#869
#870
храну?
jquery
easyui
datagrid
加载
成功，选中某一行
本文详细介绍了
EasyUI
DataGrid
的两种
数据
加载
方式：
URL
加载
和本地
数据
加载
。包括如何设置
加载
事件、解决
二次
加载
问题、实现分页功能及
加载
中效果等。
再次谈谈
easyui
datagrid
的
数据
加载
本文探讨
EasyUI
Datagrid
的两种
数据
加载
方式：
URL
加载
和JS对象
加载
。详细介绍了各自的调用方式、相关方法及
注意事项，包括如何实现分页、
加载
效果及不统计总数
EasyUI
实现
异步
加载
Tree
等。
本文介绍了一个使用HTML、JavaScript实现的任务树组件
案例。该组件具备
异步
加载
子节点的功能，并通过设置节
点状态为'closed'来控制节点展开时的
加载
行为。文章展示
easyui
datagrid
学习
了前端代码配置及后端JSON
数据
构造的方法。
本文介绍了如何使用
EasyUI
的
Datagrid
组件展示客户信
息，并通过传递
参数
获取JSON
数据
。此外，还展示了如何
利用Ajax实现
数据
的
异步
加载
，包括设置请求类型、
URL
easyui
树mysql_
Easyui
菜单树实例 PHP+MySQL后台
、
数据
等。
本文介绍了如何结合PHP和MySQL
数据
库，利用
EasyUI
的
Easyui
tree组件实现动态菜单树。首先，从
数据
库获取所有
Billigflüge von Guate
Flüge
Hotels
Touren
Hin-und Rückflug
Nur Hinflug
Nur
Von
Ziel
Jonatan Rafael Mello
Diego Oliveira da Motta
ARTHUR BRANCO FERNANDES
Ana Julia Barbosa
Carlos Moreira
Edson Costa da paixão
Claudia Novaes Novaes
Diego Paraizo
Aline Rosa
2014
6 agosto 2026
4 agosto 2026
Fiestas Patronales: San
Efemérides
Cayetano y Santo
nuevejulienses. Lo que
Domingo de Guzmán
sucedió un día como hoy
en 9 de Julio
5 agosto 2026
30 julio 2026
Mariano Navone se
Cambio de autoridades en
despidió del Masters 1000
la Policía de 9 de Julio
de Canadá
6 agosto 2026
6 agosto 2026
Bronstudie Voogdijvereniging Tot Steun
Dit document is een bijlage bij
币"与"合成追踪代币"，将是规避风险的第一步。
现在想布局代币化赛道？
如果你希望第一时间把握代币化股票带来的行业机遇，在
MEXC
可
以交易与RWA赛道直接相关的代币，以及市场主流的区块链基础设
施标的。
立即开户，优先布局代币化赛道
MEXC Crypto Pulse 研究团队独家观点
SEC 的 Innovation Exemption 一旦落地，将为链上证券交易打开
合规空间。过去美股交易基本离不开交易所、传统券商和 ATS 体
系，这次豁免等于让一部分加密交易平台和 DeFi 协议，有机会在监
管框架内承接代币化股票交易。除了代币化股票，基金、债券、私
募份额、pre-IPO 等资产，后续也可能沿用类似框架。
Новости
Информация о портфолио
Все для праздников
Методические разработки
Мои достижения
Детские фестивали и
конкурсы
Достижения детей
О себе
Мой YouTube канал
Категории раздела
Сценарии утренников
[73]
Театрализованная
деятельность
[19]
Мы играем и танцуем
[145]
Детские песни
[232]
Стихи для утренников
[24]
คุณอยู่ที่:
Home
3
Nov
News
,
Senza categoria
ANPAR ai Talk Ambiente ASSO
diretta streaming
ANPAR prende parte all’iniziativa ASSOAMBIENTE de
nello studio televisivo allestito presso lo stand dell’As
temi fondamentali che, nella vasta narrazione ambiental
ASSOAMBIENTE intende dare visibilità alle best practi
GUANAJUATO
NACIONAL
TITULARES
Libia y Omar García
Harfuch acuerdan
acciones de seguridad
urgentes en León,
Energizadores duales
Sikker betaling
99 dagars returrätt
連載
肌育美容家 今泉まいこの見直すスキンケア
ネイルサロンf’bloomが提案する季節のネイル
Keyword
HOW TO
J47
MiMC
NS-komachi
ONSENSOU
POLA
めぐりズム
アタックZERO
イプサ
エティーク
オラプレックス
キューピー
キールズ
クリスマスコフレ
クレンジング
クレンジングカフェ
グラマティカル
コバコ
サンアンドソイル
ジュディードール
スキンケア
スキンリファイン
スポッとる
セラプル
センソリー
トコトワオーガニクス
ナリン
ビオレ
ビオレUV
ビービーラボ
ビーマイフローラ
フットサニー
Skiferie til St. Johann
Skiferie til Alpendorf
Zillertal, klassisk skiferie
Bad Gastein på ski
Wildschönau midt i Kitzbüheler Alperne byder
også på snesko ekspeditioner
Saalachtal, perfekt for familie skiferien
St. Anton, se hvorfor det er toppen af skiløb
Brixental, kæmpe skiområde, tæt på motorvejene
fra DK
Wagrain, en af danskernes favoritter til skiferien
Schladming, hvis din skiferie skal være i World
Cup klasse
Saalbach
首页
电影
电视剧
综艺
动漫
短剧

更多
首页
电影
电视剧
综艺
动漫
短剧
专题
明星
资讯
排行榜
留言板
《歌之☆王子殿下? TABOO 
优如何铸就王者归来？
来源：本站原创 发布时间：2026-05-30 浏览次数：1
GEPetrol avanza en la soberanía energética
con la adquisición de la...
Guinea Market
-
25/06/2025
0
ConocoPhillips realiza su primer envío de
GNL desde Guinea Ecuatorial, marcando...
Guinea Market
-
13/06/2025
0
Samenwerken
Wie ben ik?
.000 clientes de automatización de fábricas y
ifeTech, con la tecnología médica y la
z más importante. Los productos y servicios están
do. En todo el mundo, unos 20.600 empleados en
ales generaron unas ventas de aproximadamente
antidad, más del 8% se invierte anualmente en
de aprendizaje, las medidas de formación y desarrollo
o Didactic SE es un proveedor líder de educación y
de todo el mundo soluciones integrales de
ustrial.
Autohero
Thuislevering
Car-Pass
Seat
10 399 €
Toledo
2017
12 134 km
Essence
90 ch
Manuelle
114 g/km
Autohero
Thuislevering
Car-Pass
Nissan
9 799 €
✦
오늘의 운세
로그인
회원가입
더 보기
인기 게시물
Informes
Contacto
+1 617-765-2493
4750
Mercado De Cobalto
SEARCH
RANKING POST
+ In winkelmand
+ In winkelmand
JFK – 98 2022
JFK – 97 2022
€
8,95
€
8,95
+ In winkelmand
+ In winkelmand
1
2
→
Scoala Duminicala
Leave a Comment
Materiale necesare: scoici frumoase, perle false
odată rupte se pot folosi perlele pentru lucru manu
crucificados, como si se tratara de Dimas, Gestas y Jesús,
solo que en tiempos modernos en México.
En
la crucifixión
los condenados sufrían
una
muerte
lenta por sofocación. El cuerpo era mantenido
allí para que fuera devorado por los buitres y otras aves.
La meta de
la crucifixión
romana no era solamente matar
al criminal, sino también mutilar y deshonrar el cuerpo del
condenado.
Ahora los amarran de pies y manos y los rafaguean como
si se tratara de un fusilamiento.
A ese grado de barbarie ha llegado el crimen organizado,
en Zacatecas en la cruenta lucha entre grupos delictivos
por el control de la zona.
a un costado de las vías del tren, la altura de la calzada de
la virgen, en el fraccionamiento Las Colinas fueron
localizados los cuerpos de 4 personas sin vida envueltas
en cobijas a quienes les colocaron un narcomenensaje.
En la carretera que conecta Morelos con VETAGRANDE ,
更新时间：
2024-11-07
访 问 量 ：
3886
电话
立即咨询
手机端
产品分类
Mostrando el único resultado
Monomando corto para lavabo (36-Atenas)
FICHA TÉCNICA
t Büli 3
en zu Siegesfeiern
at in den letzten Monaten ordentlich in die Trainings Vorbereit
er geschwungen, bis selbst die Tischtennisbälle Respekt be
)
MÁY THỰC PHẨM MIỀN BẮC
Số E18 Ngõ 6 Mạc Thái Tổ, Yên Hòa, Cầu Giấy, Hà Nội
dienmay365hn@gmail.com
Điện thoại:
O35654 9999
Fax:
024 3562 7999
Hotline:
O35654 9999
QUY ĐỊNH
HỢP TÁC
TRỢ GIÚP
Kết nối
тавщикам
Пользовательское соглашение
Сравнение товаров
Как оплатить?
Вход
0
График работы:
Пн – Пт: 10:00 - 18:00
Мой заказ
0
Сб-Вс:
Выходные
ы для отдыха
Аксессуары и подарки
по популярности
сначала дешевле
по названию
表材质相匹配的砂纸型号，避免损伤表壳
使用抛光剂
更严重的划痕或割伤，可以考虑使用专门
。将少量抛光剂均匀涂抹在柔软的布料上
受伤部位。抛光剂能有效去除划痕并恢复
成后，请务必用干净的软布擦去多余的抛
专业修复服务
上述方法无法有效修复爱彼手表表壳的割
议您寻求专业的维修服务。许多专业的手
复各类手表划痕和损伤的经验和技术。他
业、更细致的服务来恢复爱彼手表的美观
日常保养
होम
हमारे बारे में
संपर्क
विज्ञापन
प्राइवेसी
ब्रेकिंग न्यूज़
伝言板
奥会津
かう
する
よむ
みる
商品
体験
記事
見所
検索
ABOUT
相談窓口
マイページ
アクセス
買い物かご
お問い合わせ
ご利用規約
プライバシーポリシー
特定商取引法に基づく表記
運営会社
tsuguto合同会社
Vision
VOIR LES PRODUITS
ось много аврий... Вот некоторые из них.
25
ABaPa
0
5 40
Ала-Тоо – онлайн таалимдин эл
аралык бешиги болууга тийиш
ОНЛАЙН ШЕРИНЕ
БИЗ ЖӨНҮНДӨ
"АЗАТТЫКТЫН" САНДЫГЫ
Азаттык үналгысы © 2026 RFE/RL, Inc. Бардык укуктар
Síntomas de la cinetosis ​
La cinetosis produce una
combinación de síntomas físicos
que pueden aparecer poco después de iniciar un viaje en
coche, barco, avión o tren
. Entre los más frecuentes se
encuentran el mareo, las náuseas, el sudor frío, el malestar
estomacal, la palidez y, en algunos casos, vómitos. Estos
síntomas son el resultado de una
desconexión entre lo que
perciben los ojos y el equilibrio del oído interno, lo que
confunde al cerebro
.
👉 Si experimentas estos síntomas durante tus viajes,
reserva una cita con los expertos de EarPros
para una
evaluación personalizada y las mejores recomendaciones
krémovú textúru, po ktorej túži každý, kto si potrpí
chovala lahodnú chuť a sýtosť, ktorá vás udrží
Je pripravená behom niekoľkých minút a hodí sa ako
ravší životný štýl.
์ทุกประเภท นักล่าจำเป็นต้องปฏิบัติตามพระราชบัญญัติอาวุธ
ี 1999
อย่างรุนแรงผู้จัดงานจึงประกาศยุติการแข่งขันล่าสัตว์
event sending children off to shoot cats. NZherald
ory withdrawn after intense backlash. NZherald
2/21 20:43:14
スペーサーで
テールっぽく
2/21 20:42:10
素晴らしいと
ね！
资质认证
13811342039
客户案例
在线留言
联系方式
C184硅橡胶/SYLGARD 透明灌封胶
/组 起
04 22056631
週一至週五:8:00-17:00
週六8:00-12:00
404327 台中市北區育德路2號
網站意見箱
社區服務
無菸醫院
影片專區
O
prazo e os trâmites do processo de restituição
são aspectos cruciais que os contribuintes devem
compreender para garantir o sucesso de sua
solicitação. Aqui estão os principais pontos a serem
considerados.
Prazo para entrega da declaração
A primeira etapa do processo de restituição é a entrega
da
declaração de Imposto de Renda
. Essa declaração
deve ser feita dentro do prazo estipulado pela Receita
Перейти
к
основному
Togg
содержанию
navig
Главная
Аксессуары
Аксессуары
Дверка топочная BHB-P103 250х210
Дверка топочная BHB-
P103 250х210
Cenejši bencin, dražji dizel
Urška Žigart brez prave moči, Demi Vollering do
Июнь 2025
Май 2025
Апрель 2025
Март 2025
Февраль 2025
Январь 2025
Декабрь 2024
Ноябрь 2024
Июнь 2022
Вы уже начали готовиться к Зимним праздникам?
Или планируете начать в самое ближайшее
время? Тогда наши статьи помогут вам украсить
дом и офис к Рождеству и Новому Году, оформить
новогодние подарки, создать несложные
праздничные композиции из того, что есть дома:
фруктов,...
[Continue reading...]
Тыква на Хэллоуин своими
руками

===============

Tally up the lines above in which "Дверка" occurs. Give the result as a bare number.

> **Answer to this problem**:
2